- [BRIEF]:
Which lines in the entries below contain the string "total"? Pull out each of them in full.

- [DATASET ENTRIES]:
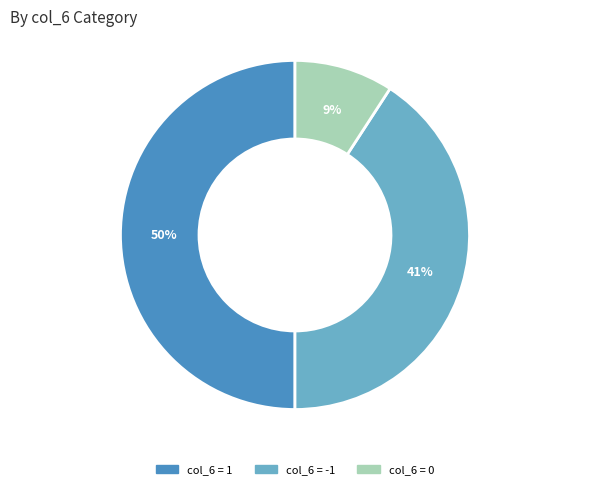

To the nearest percent, what is the difference between the largest and smallest slice percentages?

41%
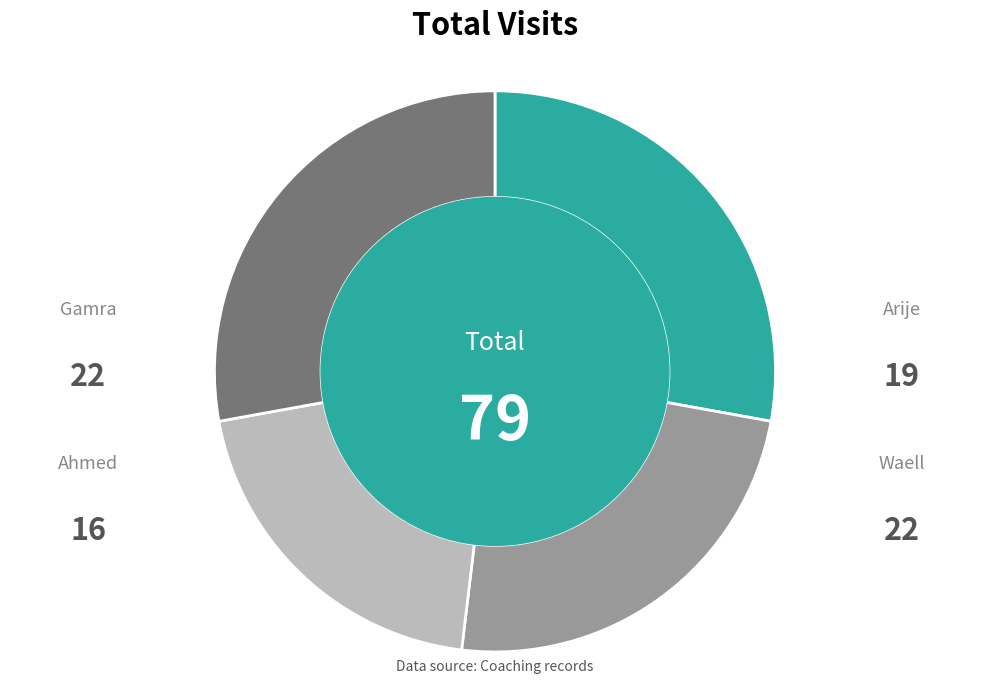

The Ahmed slice represents 20% of the pie. True or false?

True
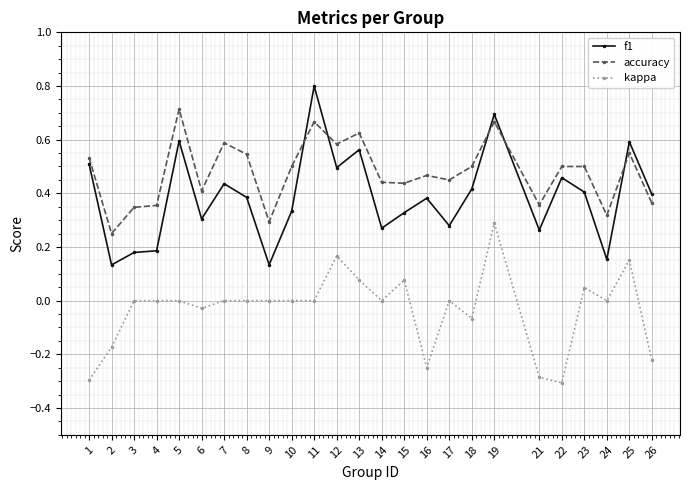

True or false: accuracy and kappa cross at least once.

False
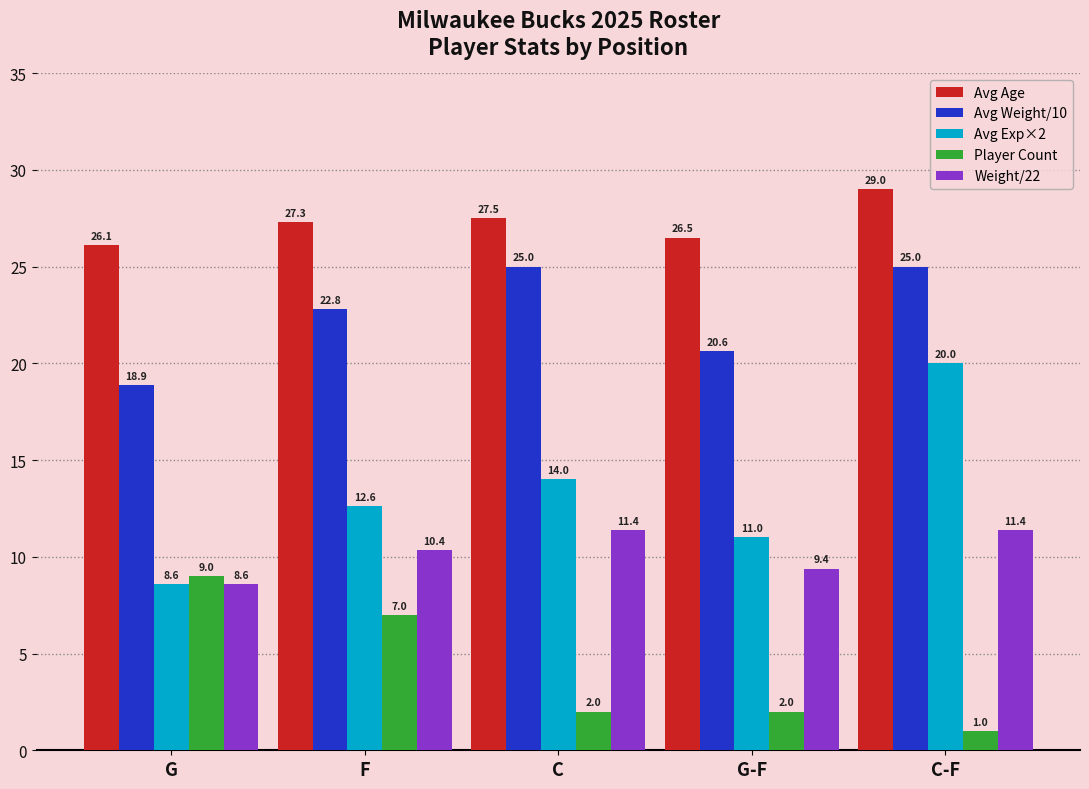

Which series has the largest range (max minus min)?

Avg Exp×2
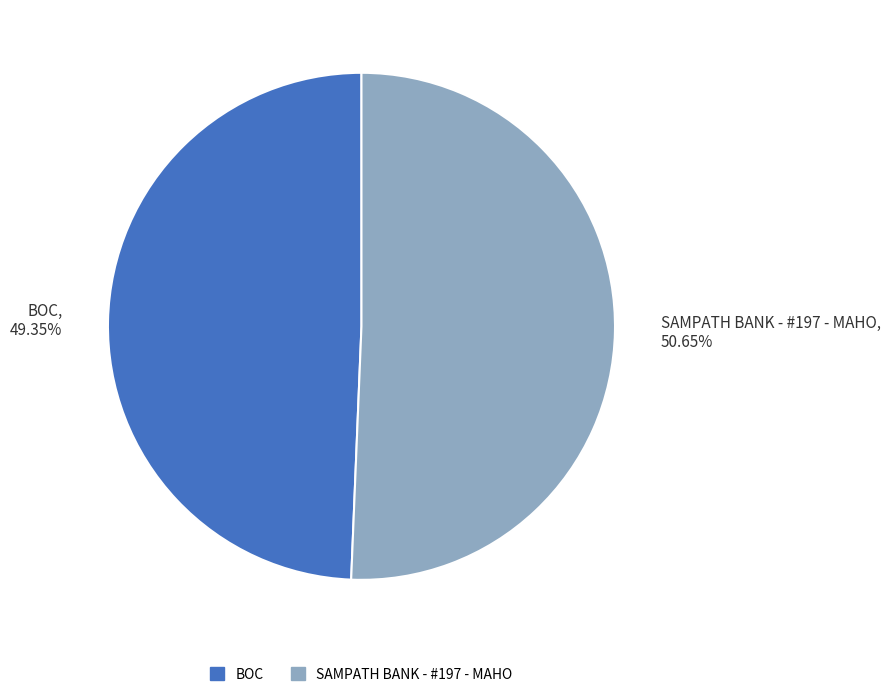

True or false: BOC accounts for 49% of the total.

True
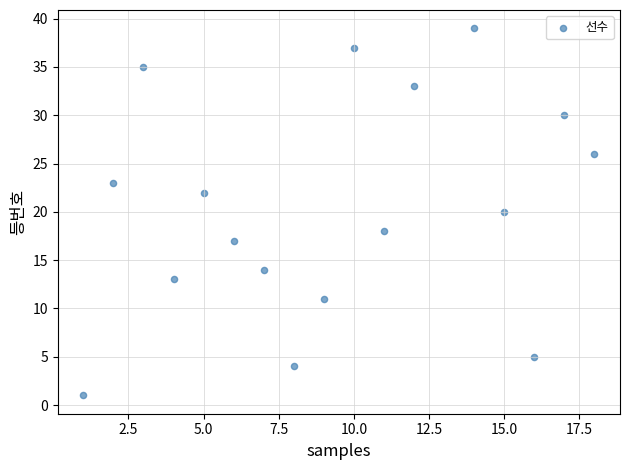

What is the range of Y values (max minus min)?

38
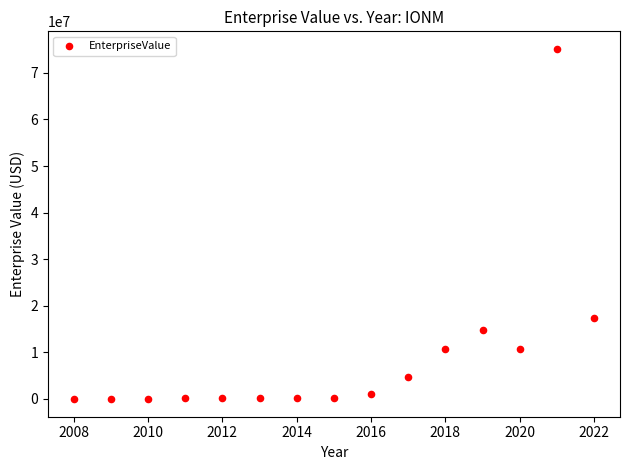

What is the range of X values (max minus min)?

14.0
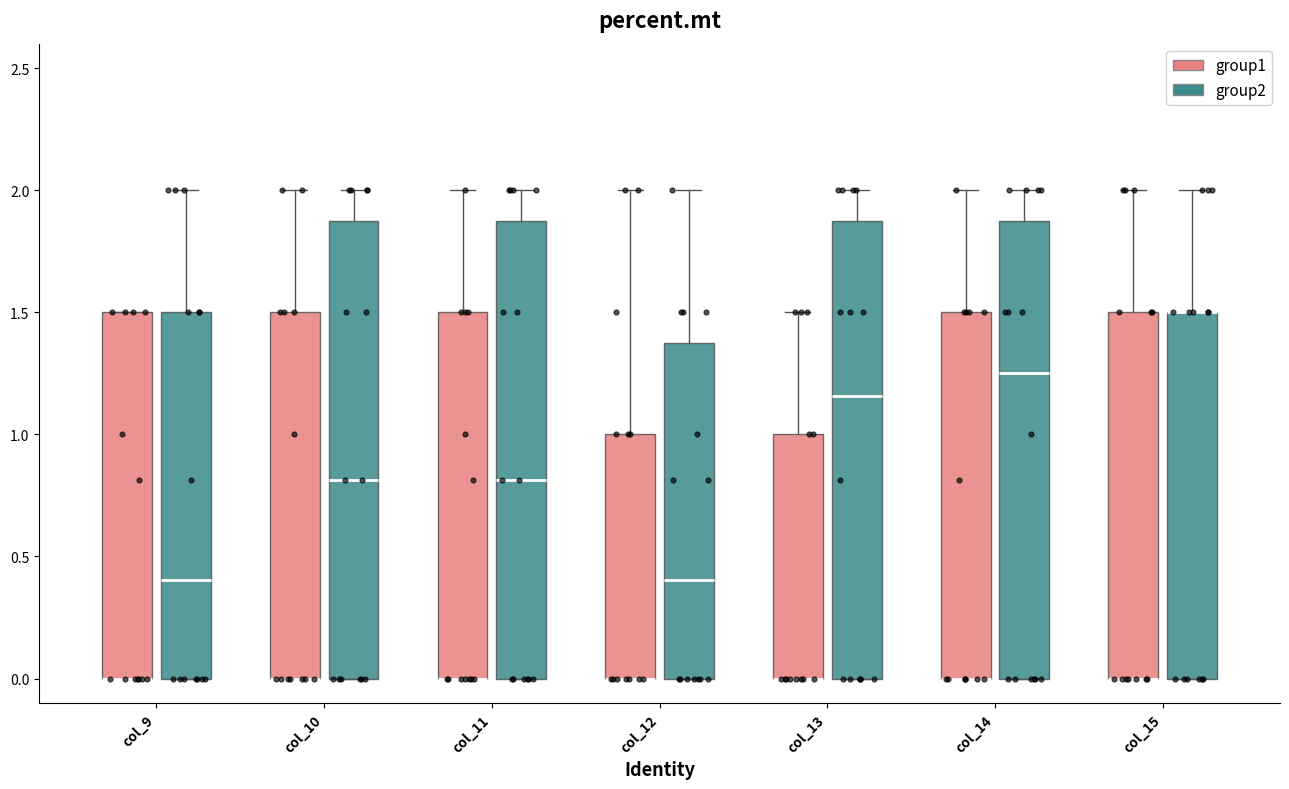

Where does the median line of the box for col_13 (group2) sit on the y-axis? The values are not printed on the chart, so give them approximately, as read against the axis.

1.15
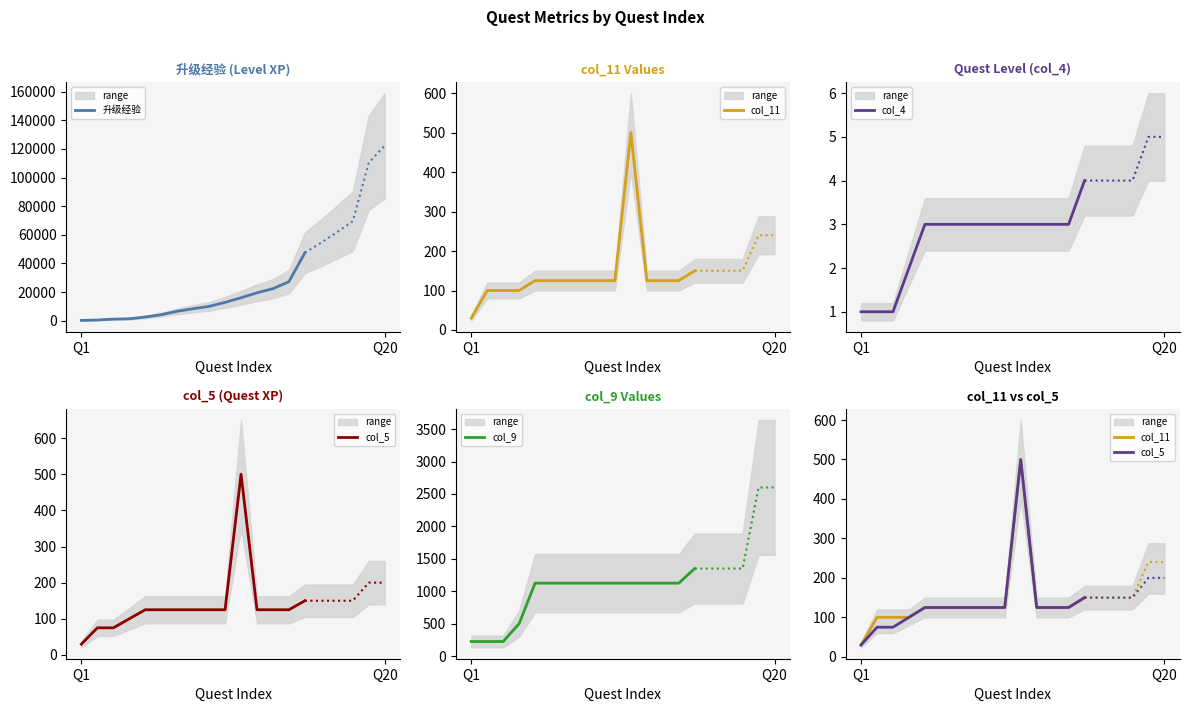

What is the minimum value for col_9?

225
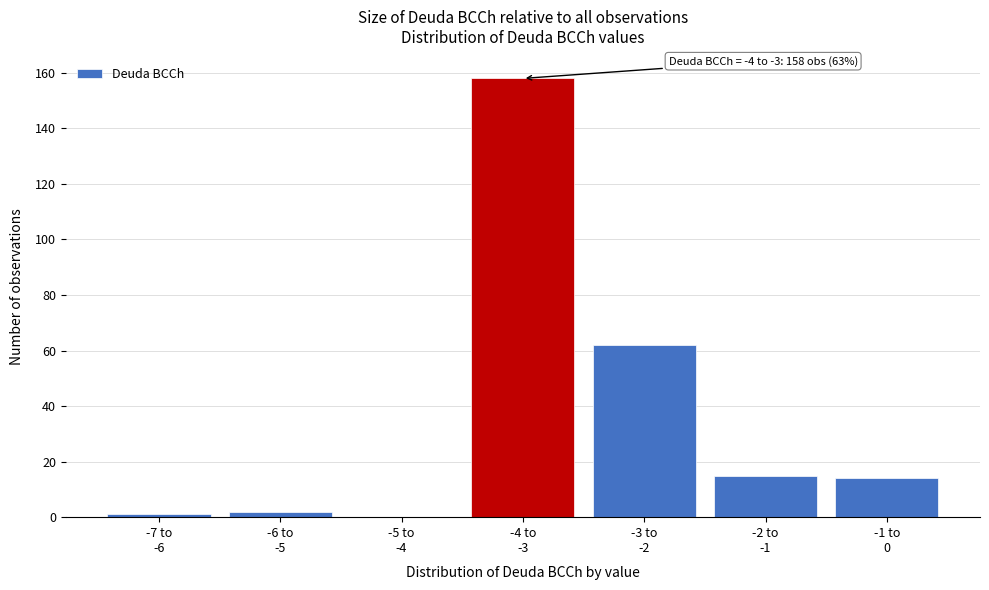

What is the maximum value shown in the chart?

158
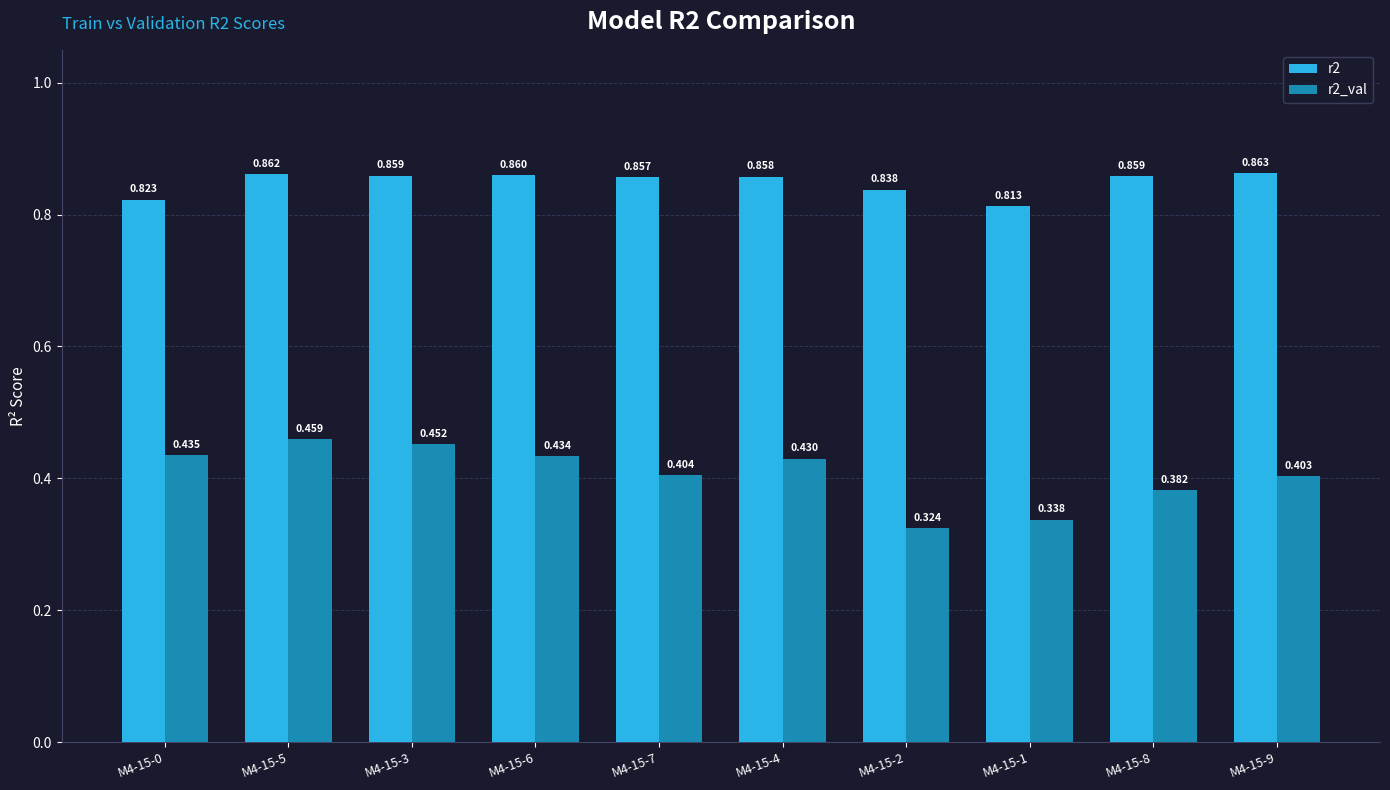

Which series has the largest range (max minus min)?

r2_val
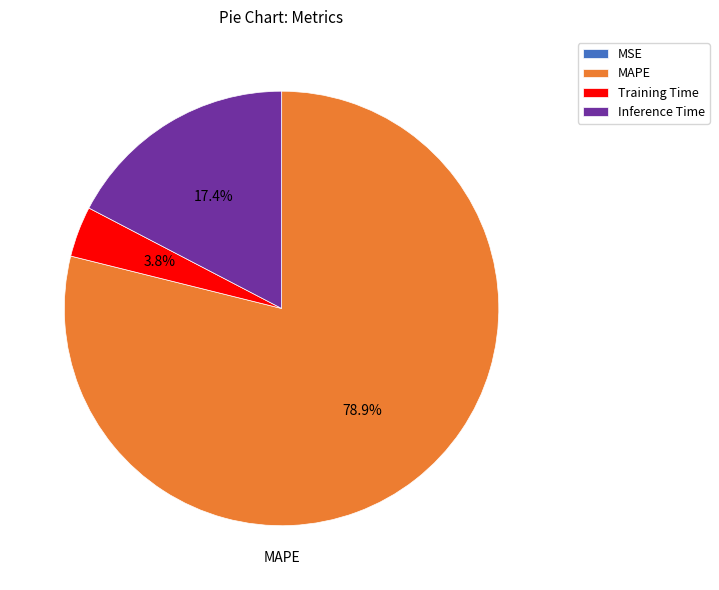

What is the total percentage of MAPE and Training Time?

82.6%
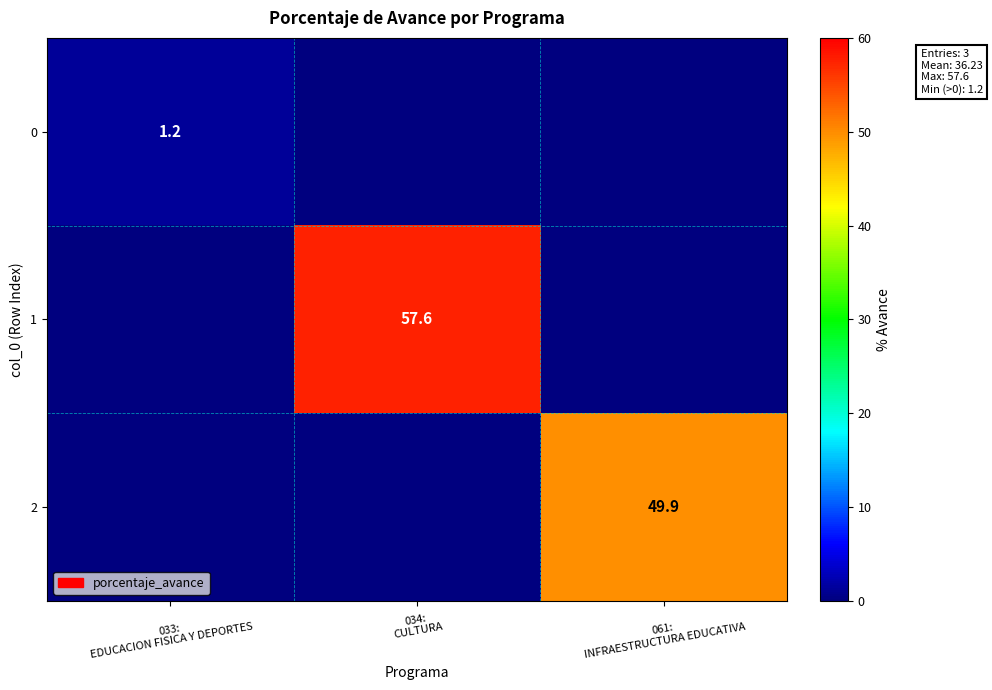

List the labels in order of 1 value, smallest first.

033: EDUCACION FISICA Y DEPORTES, 061: INFRAESTRUCTURA EDUCATIVA, 034: CULTURA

- [RESULT OF THIS TASK]:
True or false: BOC accounts for 49% of the total.
What is the total percentage of MAPE and Training Time?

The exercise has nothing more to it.